(TEXTO APRESENTADO):

★ ★ ★ ★ ★

O impacto dos ultraprocessados no padrão alimentar brasileiro.

Enviada em 17/10/2020

“Desde pequenos nós comemos lixo, comercial e industrial”. O trecho da música “Geração Coca-Cola”, da banda brasileira Legião Urbana, evidencia como os maus hábitos alimentares estão presentes desde a infância, especialmente com os alimentos industrializados e ultraprocessados. O aumento do consumo destes alimentos, que tem como uma de suas causas a facilidade de preparo, pode levar a inúmeros problemas de saúde e são extremamente maléficos à população.

Em primeiro lugar, é necessário pontuar as razões que motivam o consumo exagerado dos ultraprocessados. Na Primeira Revolução Industrial, surgiram diversos tipos de novos produtos e tecnologias, o que gerou uma grande mudança no setor alimentício, trazendo novos hábitos alimentares para a população que perduram até os dias de hoje. Diante desse cenário, uma das razões pela qual alimentos industrializados possuem grande apelo popular, é sua facilidade de preparo. Muitas vezes, é necessário apenas esquentar o alimento por poucos minutos ou até mesmo comê-lo após desembalar, o que evidencia a rapidez e praticidade desse tipo de comida. A demanda pela velocidade no preparo de alimentos é causada pela maneira como a sociedade contemporânea se comporta, por estar cada vez mais ocupada e com menos tempo. Isso é justificado, por exemplo, observando-se alguém que, após chegar de um longo dia de trabalho, prefere não passar muito tempo cozinhando.

★ ★ ★ ★ ★

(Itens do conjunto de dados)

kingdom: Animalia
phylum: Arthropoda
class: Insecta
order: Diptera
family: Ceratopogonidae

★ ★ ★ ★ ★

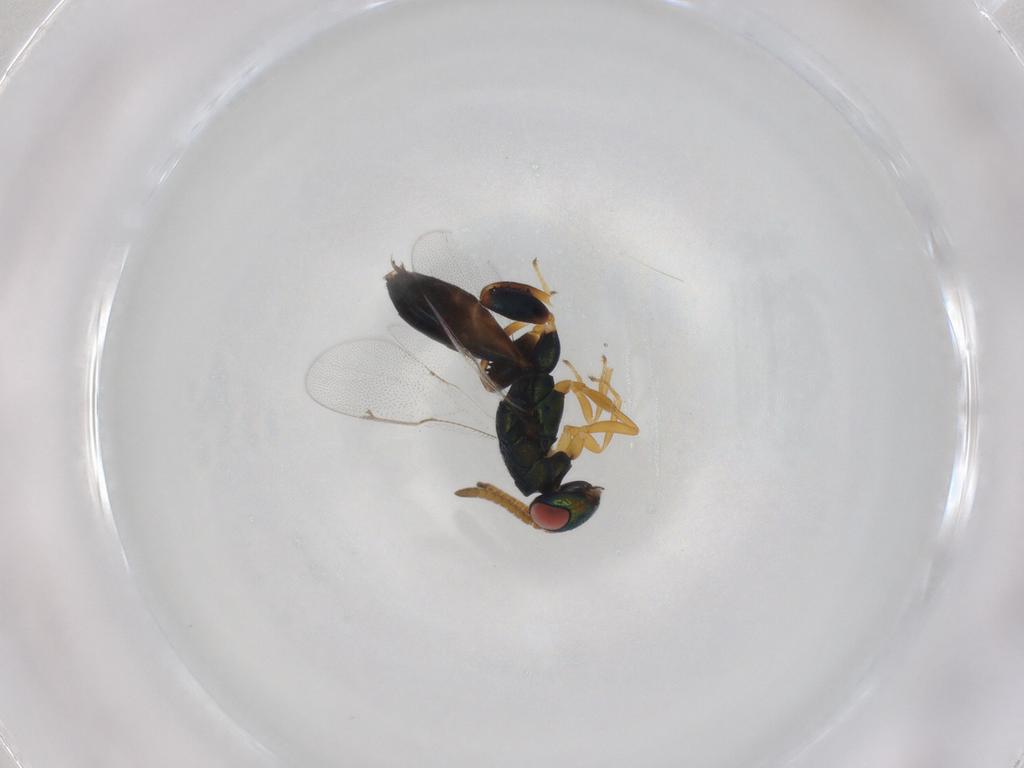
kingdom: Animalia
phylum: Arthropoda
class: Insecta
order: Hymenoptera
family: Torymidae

★ ★ ★ ★ ★

(EXERCÍCIOS PROPOSTOS):
1. Transcreva, do texto sobre os ultraprocessados, o trecho que vai de "O impacto dos" até "maléficos à população.", incluindo essas palavras.
2. Dê sequência ao texto sobre os ultraprocessados, começando logo após a última frase apresentada.

(RESPOSTAS DOS EXERCÍCIOS):
1.
O impacto dos ultraprocessados no padrão alimentar brasileiro.

Enviada em 17/10/2020

“Desde pequenos nós comemos lixo, comercial e industrial”. O trecho da música “Geração Coca-Cola”, da banda brasileira Legião Urbana, evidencia como os maus hábitos alimentares estão presentes desde a infância, especialmente com os alimentos industrializados e ultraprocessados. O aumento do consumo destes alimentos, que tem como uma de suas causas a facilidade de preparo, pode levar a inúmeros problemas de saúde e são extremamente maléficos à população.

2.
Outrossim, convém salientar as consequências do consumo deste tipo de comida ao organismo e à saúde pública,. Sabe-se que alimentos industrializados possuem alto teor de carboidratos, sódio e gorduras, que podem causar problemas como hipertensão, obesidade e diabetes. Tais doenças podem causar diversos problemas em cadeia como, por exemplo, a obesidade, que muitas vezes leva a problemas de autoestima e, consequentemente, depressão. Ademais, outro problema indireto causado está relacionado à saúde pública. Com mais pessoas doentes, mais sobrecarregados ficarão os hospitais brasileiros e maiores serão as filas no SUS e a demanda por recursos estatais na saúde.

É mister, portanto, que medidas preventivas sejam tomadas para a criação de novos hábitos alimentares entre os brasileiros. O Estado, por meio do Ministério da Saúde, deve criar campanhas de conscientização alimentar na TV, rádio, e internet, indicando os malefícios que a má alimentação pode causar à saúde e à sociedade, visando aumentar o consumo de alimentos saudáveis como frutas e verduras. Além disso, ele deve, em parceria com o Ministério da Educação, oferecer lanches saudáveis aos alunos  nas escolas para que eles adquiram, desde a infância, uma boa alimentação. Com essas medidas sendo tomadas, os indivíduos teriam uma vida mais sadia e longeva.